Description of the task:
Reproduce every line of text in the data below, unchanged and in order, leaving out the pictures.

[[ Working data open ]]

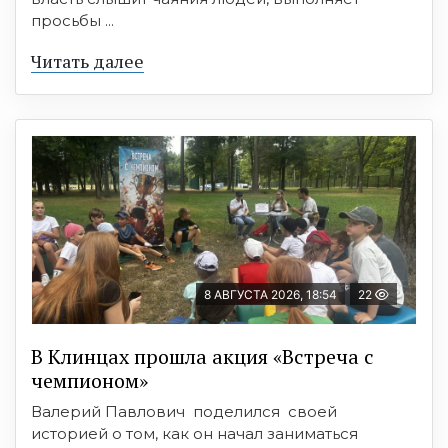
просьбы ...
Читать далее
8 АВГУСТА 2026, 18:54
22
В Клинцах прошла акция «Встреча с
чемпионом»
Валерий Павлович поделился своей
историей о том, как он начал заниматься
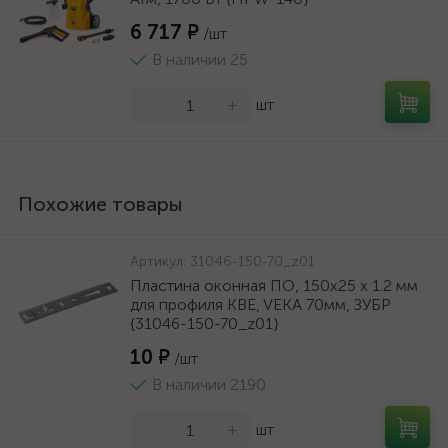
6 717 ₽
/шт
В наличии 25
-
+
шт
Похожие товары
Артикул:
31046-150-70_z01
Пластина оконная ПО, 150х25 х 1.2 мм
для профиля KBE, VEKA 70мм, ЗУБР
{31046-150-70_z01}
10 ₽
/шт
В наличии 2190
-
+
шт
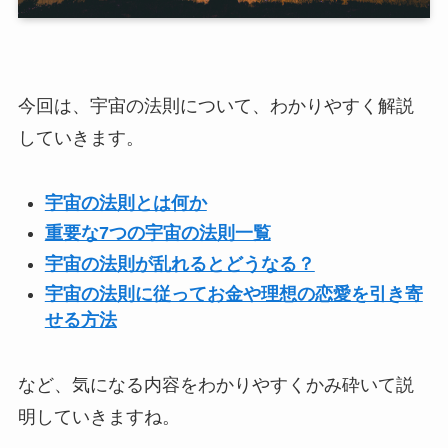
今回は、宇宙の法則について、わかりやすく解説
していきます。
宇宙の法則とは何か
重要な7つの宇宙の法則一覧
宇宙の法則が乱れるとどうなる？
宇宙の法則に従ってお金や理想の恋愛を引き寄
せる方法
など、気になる内容をわかりやすくかみ砕いて説
明していきますね。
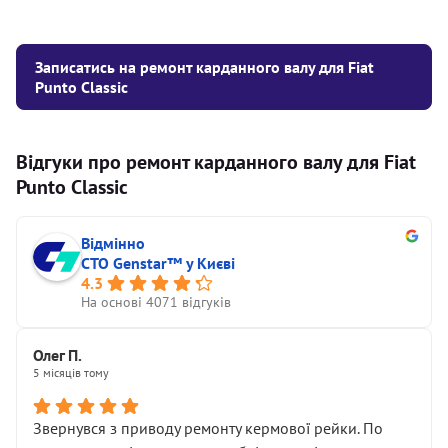
Записатись на ремонт карданного валу для Fiat
Punto Classic
Відгуки про ремонт карданного валу для Fiat
Punto Classic
Відмінно
СТО Genstar™ у Києві
4.3
На основі 4071 відгуків
Олег П.
5 місяців тому
Звернувся з приводу ремонту кермової рейки. По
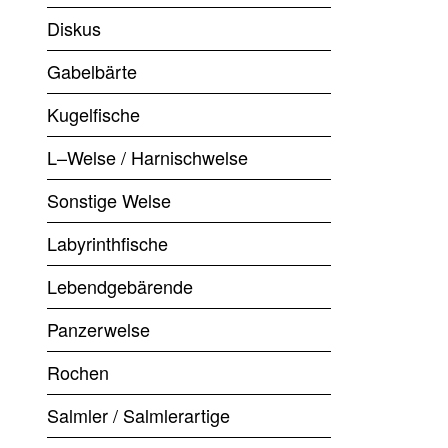
Diskus
Gabelbärte
Kugelfische
L–Welse / Harnischwelse
Sonstige Welse
Labyrinthfische
Lebendgebärende
Panzerwelse
Rochen
Salmler / Salmlerartige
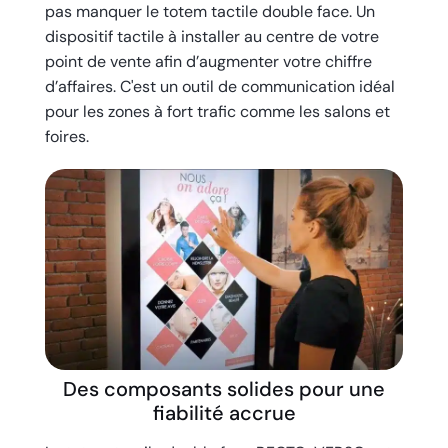
pas manquer le totem tactile double face. Un
dispositif tactile à installer au centre de votre
point de vente afin d’augmenter votre chiffre
d’affaires. C'est un outil de communication idéal
pour les zones à fort trafic comme les salons et
foires.
Des composants solides pour une
fiabilité accrue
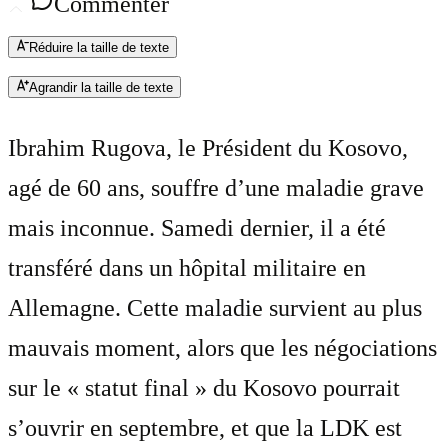
Commenter
Réduire la taille de texte
Agrandir la taille de texte
Ibrahim Rugova, le Président du Kosovo,
agé de 60 ans, souffre d’une maladie grave
mais inconnue. Samedi dernier, il a été
transféré dans un hôpital militaire en
Allemagne. Cette maladie survient au plus
mauvais moment, alors que les négociations
sur le « statut final » du Kosovo pourrait
s’ouvrir en septembre, et que la LDK est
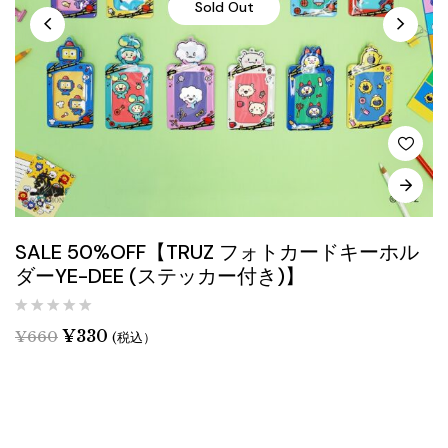
Sold Out
SALE 50%OFF【TRUZ フォトカードキーホル
ダーYE-DEE (ステッカー付き)】
¥
330
¥
660
(税込）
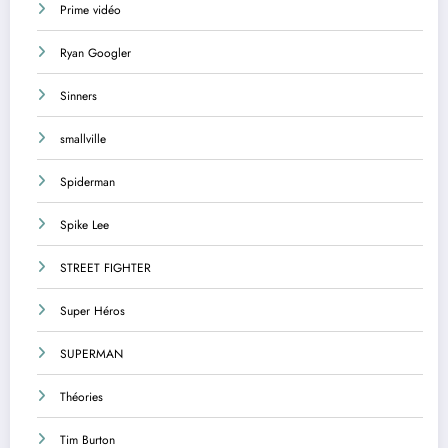
Prime vidéo
Ryan Googler
Sinners
smallville
Spiderman
Spike Lee
STREET FIGHTER
Super Héros
SUPERMAN
Théories
Tim Burton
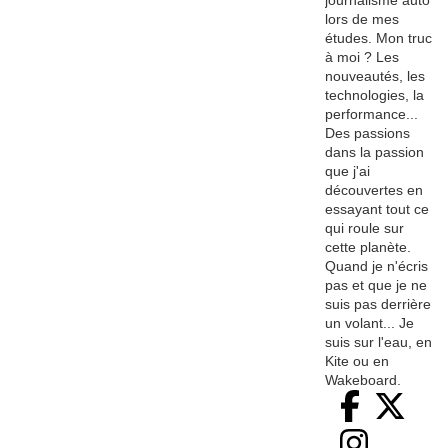
journalisme auto
lors de mes
études. Mon truc
à moi ? Les
nouveautés, les
technologies, la
performance...
Des passions
dans la passion
que j'ai
découvertes en
essayant tout ce
qui roule sur
cette planète.
Quand je n'écris
pas et que je ne
suis pas derrière
un volant... Je
suis sur l'eau, en
Kite ou en
Wakeboard.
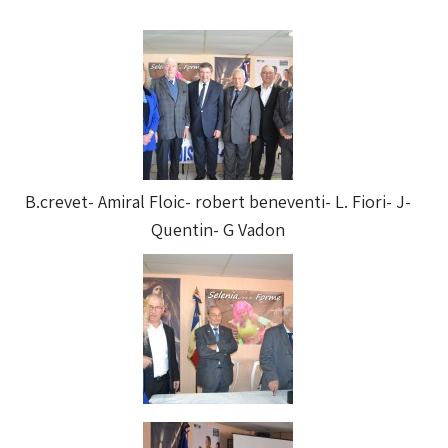
B.crevet- Amiral Floic- robert beneventi- L. Fiori- J-
Quentin- G Vadon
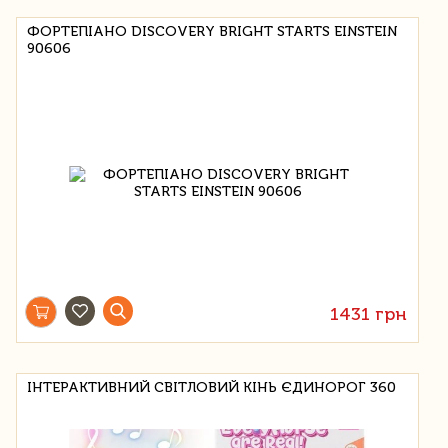
ФОРТЕПІАНО DISCOVERY BRIGHT STARTS EINSTEIN
90606
1431 грн
ІНТЕРАКТИВНИЙ СВІТЛОВИЙ КІНЬ ЄДИНОРОГ 360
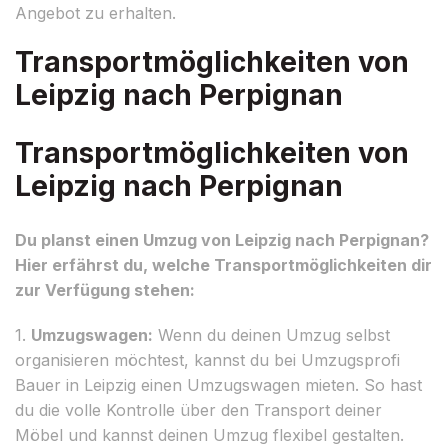
Angebot zu erhalten.
Transportmöglichkeiten von
Leipzig nach Perpignan
Transportmöglichkeiten von
Leipzig nach Perpignan
Du planst einen Umzug von Leipzig nach Perpignan?
Hier erfährst du, welche Transportmöglichkeiten dir
zur Verfügung stehen:
1.
Umzugswagen:
Wenn du deinen Umzug selbst
organisieren möchtest, kannst du bei Umzugsprofi
Bauer in Leipzig einen Umzugswagen mieten. So hast
du die volle Kontrolle über den Transport deiner
Möbel und kannst deinen Umzug flexibel gestalten.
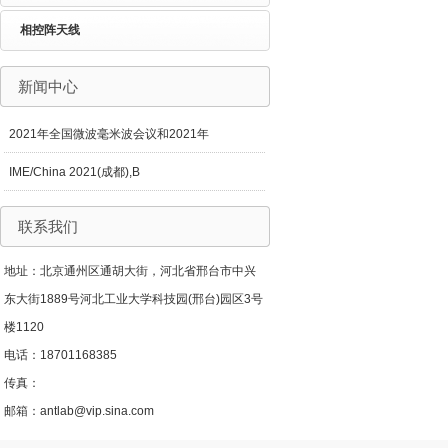
相控阵天线
新闻中心
2021年全国微波毫米波会议和2021年
IME/China 2021(成都),B
联系我们
地址：北京通州区通胡大街，河北省邢台市中兴
东大街1889号河北工业大学科技园(邢台)园区3号
楼1120
电话：18701168385
传真：
邮箱：antlab@vip.sina.com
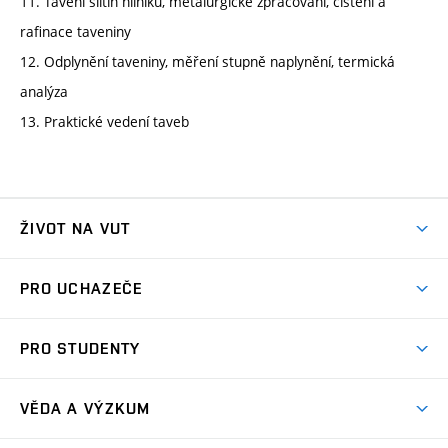
11. Tavení slitin hliníku, metalurgické zpracování, čištění a
rafinace taveniny
12. Odplynění taveniny, měření stupně naplynění, termická
analýza
13. Praktické vedení taveb
ŽIVOT NA VUT
Atmosféra VUT
PRO UCHAZEČE
Prostory školy
Proč na VUT
Koleje
PRO STUDENTY
Studijní programy
Stravování
Předměty
Studijní předpisy
Studium a stáže v zahraničí
Stipendia
Dny otevřených dveří
VĚDA A VÝZKUM
Sport na VUT
(externí
Studijní programy
Poplatky za studium
Uznání zahraničního vzdělání
Knihovny
Aktivity pro juniory
Studentský život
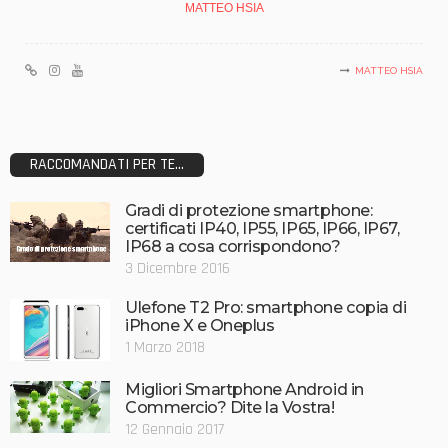
MATTEO HSIA
MATTEO HSIA
RACCOMANDATI PER TE...
Gradi di protezione smartphone:
certificati IP40, IP55, IP65, IP66, IP67,
IP68 a cosa corrispondono?
3 Dicembre 2016
Ulefone T2 Pro: smartphone copia di
iPhone X e Oneplus
1 Marzo 2018
Migliori Smartphone Android in
Commercio? Dite la Vostra!
12 Gennaio 2017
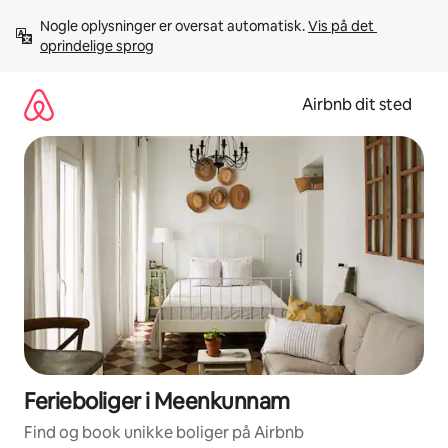
Gå
Nogle oplysninger er oversat automatisk. 
Vis på det 
videre
oprindelige sprog
til
indhold
Airbnb dit sted
Ferieboliger i Meenkunnam
Find og book unikke boliger på Airbnb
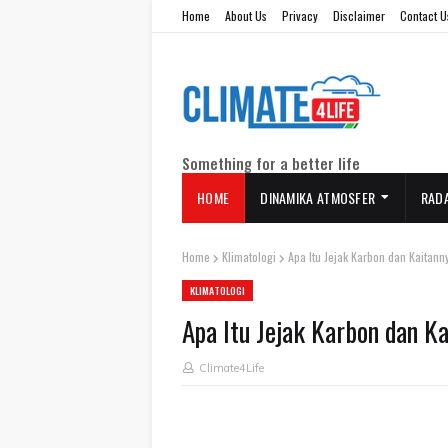
Home
About Us
Privacy
Disclaimer
Contact U
Something for a better life
HOME
DINAMIKA ATMOSFER
RAD
Home
Klimatologi
Apa Itu Jejak Karbon dan Kaitan
KLIMATOLOGI
Apa Itu Jejak Karbon dan K
Climate4Life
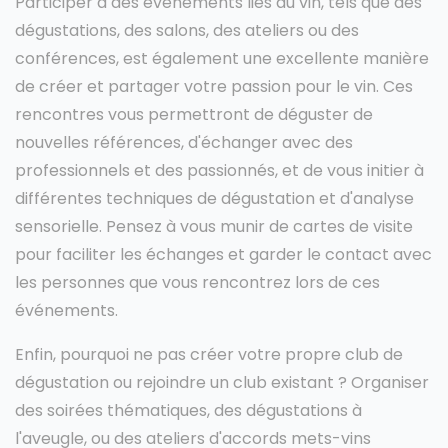
Participer à des événements liés au vin, tels que des
dégustations, des salons, des ateliers ou des
conférences, est également une excellente manière
de créer et partager votre passion pour le vin. Ces
rencontres vous permettront de déguster de
nouvelles références, d'échanger avec des
professionnels et des passionnés, et de vous initier à
différentes techniques de dégustation et d'analyse
sensorielle. Pensez à vous munir de cartes de visite
pour faciliter les échanges et garder le contact avec
les personnes que vous rencontrez lors de ces
événements.
Enfin, pourquoi ne pas créer votre propre club de
dégustation ou rejoindre un club existant ? Organiser
des soirées thématiques, des dégustations à
l'aveugle, ou des ateliers d'accords mets-vins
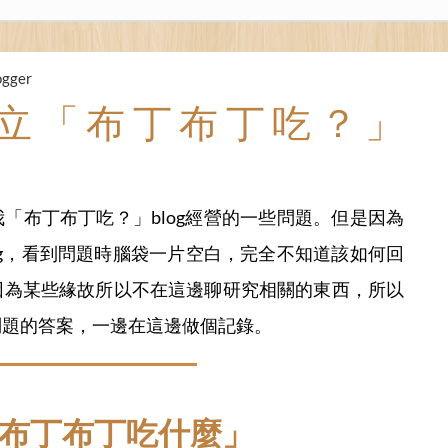
ogger
立「布丁布丁吃？」
「布丁布丁吃？」blog經營的一些問題。但是因為
og，看到問題時腦袋一片空白，完全不知道該如何回
因為某些緣故所以不在這邊聊研究相關的東西，所以
問題的答案，一邊在這邊做個記錄。
「布丁布丁吃什麼」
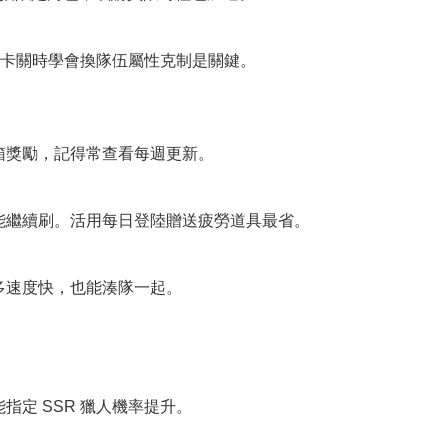
域；卡關時學會換隊伍屬性克制是關鍵。
箱獎勵，記得常查看每週更新。
能繼續刷。活用每日登陸贈送疲勞道具最省。
人多速度快，也能湊隊一起。
定 SSR 獵人機率提升。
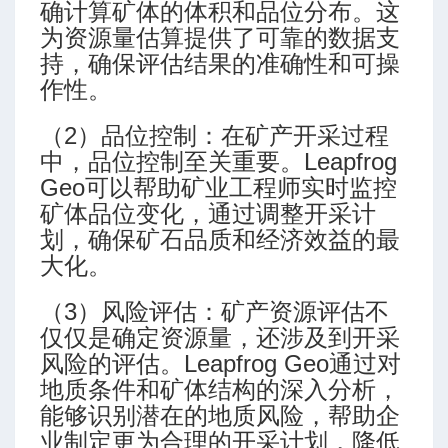
确计算矿体的体积和品位分布。这
为资源量估算提供了可靠的数据支
持，确保评估结果的准确性和可操
作性。
（2）品位控制：在矿产开采过程
中，品位控制至关重要。Leapfrog
Geo可以帮助矿业工程师实时监控
矿体品位变化，通过调整开采计
划，确保矿石品质和经济效益的最
大化。
（3）风险评估：矿产资源评估不
仅仅是确定资源量，还涉及到开采
风险的评估。Leapfrog Geo通过对
地质条件和矿体结构的深入分析，
能够识别潜在的地质风险，帮助企
业制定更为合理的开采计划，降低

[[ Working data closed ]]

Output:
просьбы ...
Читать далее
8 АВГУСТА 2026, 18:54
22
В Клинцах прошла акция «Встреча с
чемпионом»
Валерий Павлович поделился своей
историей о том, как он начал заниматься
6 717 ₽
/шт
В наличии 25
-
+
шт
Похожие товары
Артикул:
31046-150-70_z01
Пластина оконная ПО, 150х25 х 1.2 мм
для профиля KBE, VEKA 70мм, ЗУБР
{31046-150-70_z01}
10 ₽
/шт
В наличии 2190
-
+
шт
今回は、宇宙の法則について、わかりやすく解説
していきます。
宇宙の法則とは何か
重要な7つの宇宙の法則一覧
宇宙の法則が乱れるとどうなる？
宇宙の法則に従ってお金や理想の恋愛を引き寄
せる方法
など、気になる内容をわかりやすくかみ砕いて説
明していきますね。
Записатись на ремонт карданного валу для Fiat
Punto Classic
Відгуки про ремонт карданного валу для Fiat
Punto Classic
Відмінно
СТО Genstar™ у Києві
4.3
На основі 4071 відгуків
Олег П.
5 місяців тому
Звернувся з приводу ремонту кермової рейки. По
Diskus
Gabelbärte
Kugelfische
L–Welse / Harnischwelse
Sonstige Welse
Labyrinthfische
Lebendgebärende
Panzerwelse
Rochen
Salmler / Salmlerartige
pas manquer le totem tactile double face. Un
dispositif tactile à installer au centre de votre
point de vente afin d’augmenter votre chiffre
d’affaires. C'est un outil de communication idéal
pour les zones à fort trafic comme les salons et
foires.
Des composants solides pour une
fiabilité accrue
Commenter
Réduire la taille de texte
Agrandir la taille de texte
Ibrahim Rugova, le Président du Kosovo,
agé de 60 ans, souffre d’une maladie grave
mais inconnue. Samedi dernier, il a été
transféré dans un hôpital militaire en
Allemagne. Cette maladie survient au plus
mauvais moment, alors que les négociations
sur le « statut final » du Kosovo pourrait
s’ouvrir en septembre, et que la LDK est
Sold Out
SALE 50%OFF【TRUZ フォトカードキーホル
ダーYE-DEE (ステッカー付き)】
¥
330
¥
660
(税込）
Prime vidéo
Ryan Googler
Sinners
smallville
Spiderman
Spike Lee
STREET FIGHTER
Super Héros
SUPERMAN
Théories
Tim Burton
journalisme auto
lors de mes
études. Mon truc
à moi ? Les
nouveautés, les
technologies, la
performance...
Des passions
dans la passion
que j'ai
découvertes en
essayant tout ce
qui roule sur
cette planète.
Quand je n'écris
pas et que je ne
suis pas derrière
un volant... Je
suis sur l'eau, en
Kite ou en
Wakeboard.
B.crevet- Amiral Floic- robert beneventi- L. Fiori- J-
Quentin- G Vadon
ФОРТЕПІАНО DISCOVERY BRIGHT STARTS EINSTEIN
90606
1431 грн
ІНТЕРАКТИВНИЙ СВІТЛОВИЙ КІНЬ ЄДИНОРОГ 360
Angebot zu erhalten.
Transportmöglichkeiten von
Leipzig nach Perpignan
Transportmöglichkeiten von
Leipzig nach Perpignan
Du planst einen Umzug von Leipzig nach Perpignan?
Hier erfährst du, welche Transportmöglichkeiten dir
zur Verfügung stehen:
1.
Umzugswagen:
Wenn du deinen Umzug selbst
organisieren möchtest, kannst du bei Umzugsprofi
Bauer in Leipzig einen Umzugswagen mieten. So hast
du die volle Kontrolle über den Transport deiner
Möbel und kannst deinen Umzug flexibel gestalten.
相控阵天线
新闻中心
2021年全国微波毫米波会议和2021年
IME/China 2021(成都),B
联系我们
地址：北京通州区通胡大街，河北省邢台市中兴
东大街1889号河北工业大学科技园(邢台)园区3号
楼1120
电话：18701168385
传真：
邮箱：antlab@vip.sina.com
11. Tavení slitin hliníku, metalurgické zpracování, čištění a
rafinace taveniny
12. Odplynění taveniny, měření stupně naplynění, termická
analýza
13. Praktické vedení taveb
ŽIVOT NA VUT
Atmosféra VUT
PRO UCHAZEČE
Prostory školy
Proč na VUT
Koleje
PRO STUDENTY
Studijní programy
Stravování
Předměty
Studijní předpisy
Studium a stáže v zahraničí
Stipendia
Dny otevřených dveří
VĚDA A VÝZKUM
Sport na VUT
(externí
Studijní programy
Poplatky za studium
Uznání zahraničního vzdělání
Knihovny
Aktivity pro juniory
Studentský život
MATTEO HSIA
MATTEO HSIA
RACCOMANDATI PER TE...
Gradi di protezione smartphone:
certificati IP40, IP55, IP65, IP66, IP67,
IP68 a cosa corrispondono?
3 Dicembre 2016
Ulefone T2 Pro: smartphone copia di
iPhone X e Oneplus
1 Marzo 2018
Migliori Smartphone Android in
Commercio? Dite la Vostra!
12 Gennaio 2017
Gå
Nogle oplysninger er oversat automatisk. 
Vis på det 
videre
oprindelige sprog
til
indhold
Airbnb dit sted
Ferieboliger i Meenkunnam
Find og book unikke boliger på Airbnb
Home
About Us
Privacy
Disclaimer
Contact U
Something for a better life
HOME
DINAMIKA ATMOSFER
RAD
Home
Klimatologi
Apa Itu Jejak Karbon dan Kaitan
KLIMATOLOGI
Apa Itu Jejak Karbon dan K
Climate4Life
Participer à des événements liés au vin, tels que des
dégustations, des salons, des ateliers ou des
conférences, est également une excellente manière
de créer et partager votre passion pour le vin. Ces
rencontres vous permettront de déguster de
nouvelles références, d'échanger avec des
professionnels et des passionnés, et de vous initier à
différentes techniques de dégustation et d'analyse
sensorielle. Pensez à vous munir de cartes de visite
pour faciliter les échanges et garder le contact avec
les personnes que vous rencontrez lors de ces
événements.
Enfin, pourquoi ne pas créer votre propre club de
dégustation ou rejoindre un club existant ? Organiser
des soirées thématiques, des dégustations à
l'aveugle, ou des ateliers d'accords mets-vins
ogger
立「布丁布丁吃？」
「布丁布丁吃？」blog經營的一些問題。但是因為
og，看到問題時腦袋一片空白，完全不知道該如何回
因為某些緣故所以不在這邊聊研究相關的東西，所以
問題的答案，一邊在這邊做個記錄。
「布丁布丁吃什麼」
域；卡關時學會換隊伍屬性克制是關鍵。
箱獎勵，記得常查看每週更新。
能繼續刷。活用每日登陸贈送疲勞道具最省。
人多速度快，也能湊隊一起。
定 SSR 獵人機率提升。
确计算矿体的体积和品位分布。这
为资源量估算提供了可靠的数据支
持，确保评估结果的准确性和可操
作性。
（2）品位控制：在矿产开采过程
中，品位控制至关重要。Leapfrog
Geo可以帮助矿业工程师实时监控
矿体品位变化，通过调整开采计
划，确保矿石品质和经济效益的最
大化。
（3）风险评估：矿产资源评估不
仅仅是确定资源量，还涉及到开采
风险的评估。Leapfrog Geo通过对
地质条件和矿体结构的深入分析，
能够识别潜在的地质风险，帮助企
业制定更为合理的开采计划，降低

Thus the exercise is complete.